そうなんだけども。否定はしないけれども。
今、学部言う必要あった?

「車は何に乗ってるの?」
「GH-Rです。兄のおさがりですけど」

生意気じゃない?
よりにもよって私が乗りたい車上位のGH-Rに大学生の分際で乗っちゃうわけ?

「すごーい!なかなか良い車に乗ってるね~」
「理保さんの彼氏さんの車の方が良い車です!!」
「アハハハ。まぁ、プラドゥは希帆ちゃんが好きな車№1だもんね~」
「良いなぁ、プラドゥ乗りこなす素敵彼氏…」

ほぅっとため息をつくと、右側から圧を感じた。
心なしか空気もひんやりしている気がする。

「…そろそろ送ろうか?希帆さん。明日、仕事なんでしょ?」
「え…。

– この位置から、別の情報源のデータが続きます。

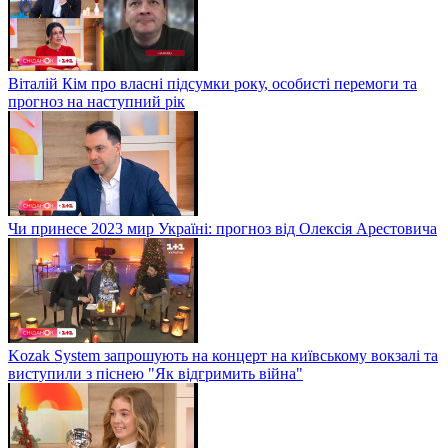
Віталій Кім про власні підсумки року, особисті перемоги та
прогноз на наступний рік
Чи принесе 2023 мир Україні: прогноз від Олексія Арестовича
Kozak System запрошують на концерт на київському вокзалі та
виступили з піснею "Як відгримить війна"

いや、でもまだ21時にもなってないし、電車もあるから帰れるし…」
「帰ろうね?」
「…ぅあ…はい…」

縋るように理保さんに視線を向けるけど、頑張れ~と送り出されてしまう。
三富くんはいつもの読めない笑顔だ。
私の頭の中では、子牛を乗せて荷馬車が揺れる例の歌が流れている。
昨夜と同じく、私の脱ぎ散らかしたコートを流れるような所作で着付けてくれる彼。
22歳にしては完璧に出来上がり過ぎじゃないか?
しかも今から送ってくれるって、人気SUVに乗せて。
この子は人生何周目なんだろう、とボンヤリ考えていたら、いつの間にか精算も終わっていた。
スマート過ぎて腹が立つなぁ。
今は彼の面子を潰してしまうから、この場ではお礼を伝えて車でお金を渡そう。
むんっ、と鼻息荒く無意味に重い鞄を持ち上げると、彼にそれを簡単に奪われてしまった。
…何だかなぁ。
ちょっと、いや、かなり照れくさいですし。おすし。

昨夜と同じように三富くんにお見送りされて店を後にする。
きっと私は、昨夜と同じで熱に浮かされたみたいな顔をしていたはずだ。